The Map Game is a team building activity that focuses on communication. Facilitators must prepare to lead this game and it must be played by pairs, though many pairs can take part simultaneously.
Summary by The World of Work Project
The facilitator prepares for this game by finding two different maps of the same area, one with street names on it and one without. You can can make such maps from the internet quite easily.
The facilitator takes their maps and copies them into a document so that one is in landscape orientation and the other is portrait.
The facilitator then puts two place-markers on the portrait map (location A and location B). The facilitator then prints the maps out so that there are enough copies for half of the participants to receive a landscape map, and half to receive a portrait map.
Some example maps are provided here so you can see what they may look like.
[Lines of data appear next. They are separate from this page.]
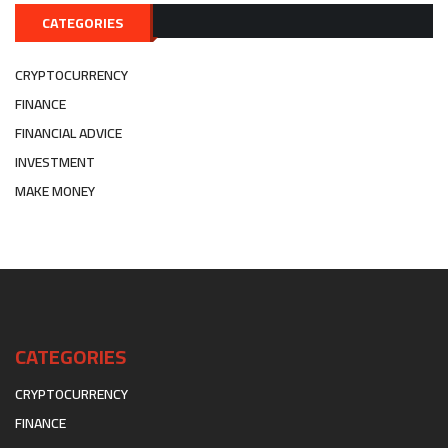
CATEGORIES
CRYPTOCURRENCY
FINANCE
FINANCIAL ADVICE
INVESTMENT
MAKE MONEY
CATEGORIES
CRYPTOCURRENCY
FINANCE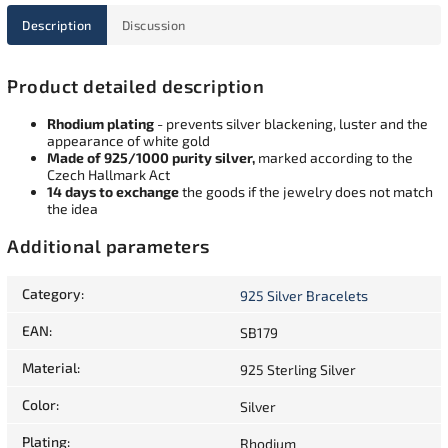
Description
Discussion
Product detailed description
Rhodium plating
- prevents silver blackening, luster and the
appearance of white gold
Made of 925/1000 purity silver,
marked according to the
Czech Hallmark Act
14 days to exchange
the goods if the jewelry does not match
the idea
Additional parameters
Category
:
925 Silver Bracelets
EAN
:
SB179
Material
:
925 Sterling Silver
Color
:
Silver
Plating
:
Rhodium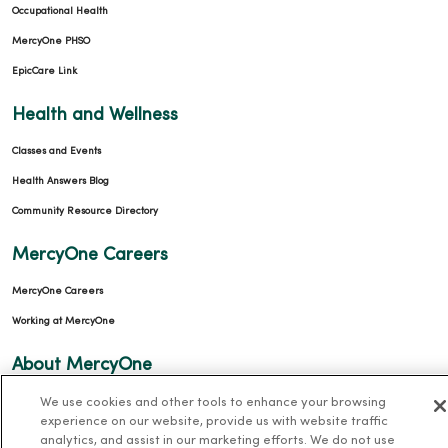
Occupational Health
MercyOne PHSO
EpicCare Link
Health and Wellness
Classes and Events
Health Answers Blog
Community Resource Directory
MercyOne Careers
MercyOne Careers
Working at MercyOne
About MercyOne
We use cookies and other tools to enhance your browsing
About Us
experience on our website, provide us with website traffic
Our History
analytics, and assist in our marketing efforts. We do not use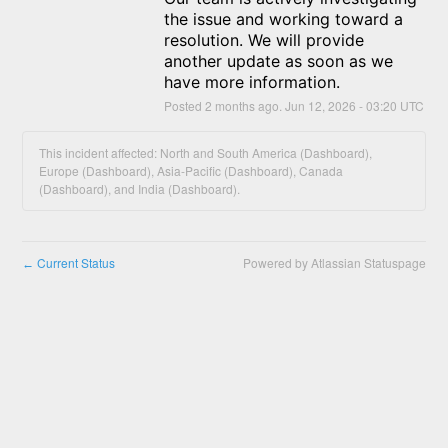
the issue and working toward a 
resolution. We will provide 
another update as soon as we 
have more information.
Posted
2
months ago.
Jun
12
,
2026
-
03:20
UTC
This incident affected: North and South America (Dashboard),
Europe (Dashboard), Asia-Pacific (Dashboard), Canada
(Dashboard), and India (Dashboard).
Current Status
Powered by Atlassian Statuspage
←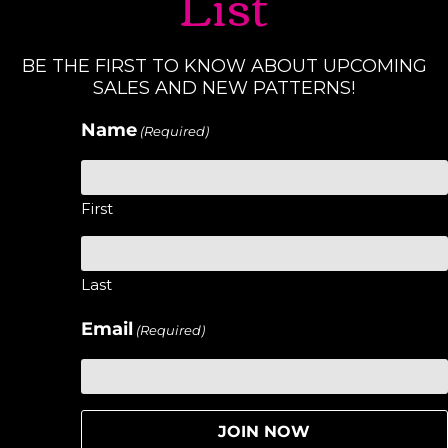
List
BE THE FIRST TO KNOW ABOUT UPCOMING
SALES AND NEW PATTERNS!
Name
(Required)
First
Last
Email
(Required)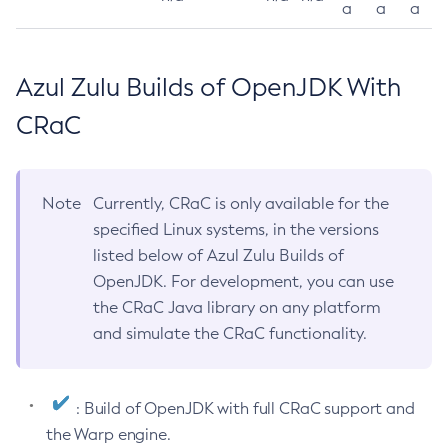
a
a
a
Azul Zulu Builds of OpenJDK With
CRaC
Note
Currently, CRaC is only available for the
specified Linux systems, in the versions
listed below of Azul Zulu Builds of
OpenJDK. For development, you can use
the CRaC Java library on any platform
and simulate the CRaC functionality.
: Build of OpenJDK with full CRaC support and
the Warp engine.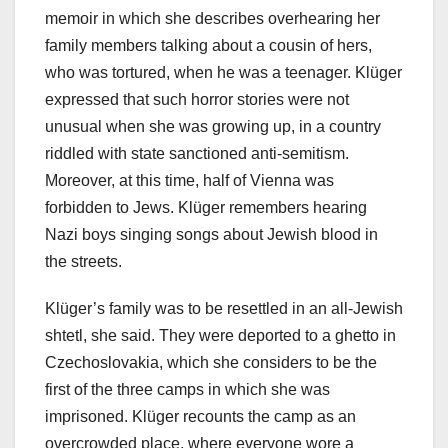
memoir in which she describes overhearing her
family members talking about a cousin of hers,
who was tortured, when he was a teenager. Klüger
expressed that such horror stories were not
unusual when she was growing up, in a country
riddled with state sanctioned anti-semitism.
Moreover, at this time, half of Vienna was
forbidden to Jews. Klüger remembers hearing
Nazi boys singing songs about Jewish blood in
the streets.
Klüger’s family was to be resettled in an all-Jewish
shtetl, she said. They were deported to a ghetto in
Czechoslovakia, which she considers to be the
first of the three camps in which she was
imprisoned. Klüger recounts the camp as an
overcrowded place, where everyone wore a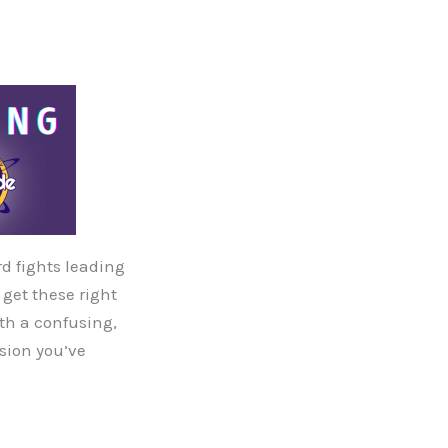
rd fights leading
 get these right
ith a confusing,
nsion you’ve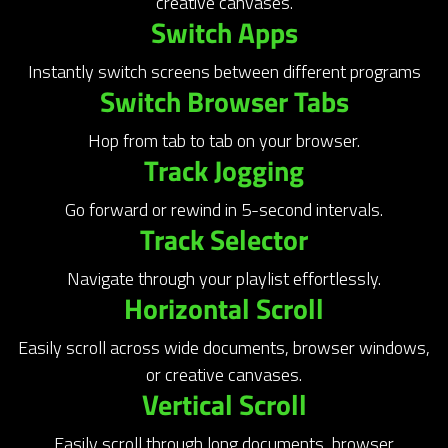
creative canvases.
Switch Apps
Instantly switch screens between different programs
Switch Browser Tabs
Hop from tab to tab on your browser.
Track Jogging
Go forward or rewind in 5-second intervals.
Track Selector
Navigate through your playlist effortlessly.
Horizontal Scroll
Easily scroll across wide documents, browser windows,
or creative canvases.
Vertical Scroll
Easily scroll through long documents, browser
However, it’s better to complete the activity with maps you make your self. This is particularly the case if they can have some relevance for your participants.
To undertake the map game team building activity, the facilitator splits the room into pairs. One member of each pair is a “navigator” and one is a ”listener”. The paired participants are asked to sit with their backs together. This way all listeners are facing one way, and all the navigators are facing away from them.
The facilitator then gives all the navigators a copy of the portrait map (showing the place-markers for locations A and B). They then give all the listeners a copy of the landscape map (without the place-markers on it).
The facilitator starts the exercise by explaining that the exercise is simple. Everyone in the room has a map and all that’s involved in the activity is for the navigator to explain to the listener where points A and B are on of the map, and for the listener to draw a route between them. The exercise ends when all pairs have completed the exercise.
The pairs then complete the activity. They usually all start with their maps held as they have been received (landscape / portrait) and struggle significantly to communicate effectively. Over time the participants will start to identify useful points of reference and then ultimately they will be able to complete the activity. Some of the listeners may even realize that their maps are not the right way and and rotate them.
If things are particularly difficult, a facilitator may provide a few hints and tips.
Once all of the participants have completed the map game team building activity the facilitator can debrief the room. This usually is done through questioning of the participants to see what they experienced.
The purpose of the debrief is to draw out messages related to communication, most specifically that everyone goes into relationships with different perspectives. When people have different perspectives and starting points, communication can be difficult.
Team building and ice-breaking activities are very important. They help build trust in teams and help progress team maturity. They can also reduce the risks of social threat and improve interpersonal awareness.
Being able to deliver them is a helpful facilitation and meeting skill. A few specific activities we’ve written about include: The tennis ball game, fizz-buzz, disassociated words and the maps and pins activity.
Laughter and play are also great ways to help build a team. You can learn more about how playfulness helps teams in our podcast on the subject:
The World of Work Project View
The map game team building activity works quite well for the right audiences and can help create a memorable experience relating to communication and perspective.
Some people, however, can find it frustrating. Unfortunately though, it’s often those who most need the lesson who find it most frustrating.
Overall, we think this is a decent activity to be aware of. It requires preparation and is more complex than other activities, so it needs to be used in the right place and at the right time.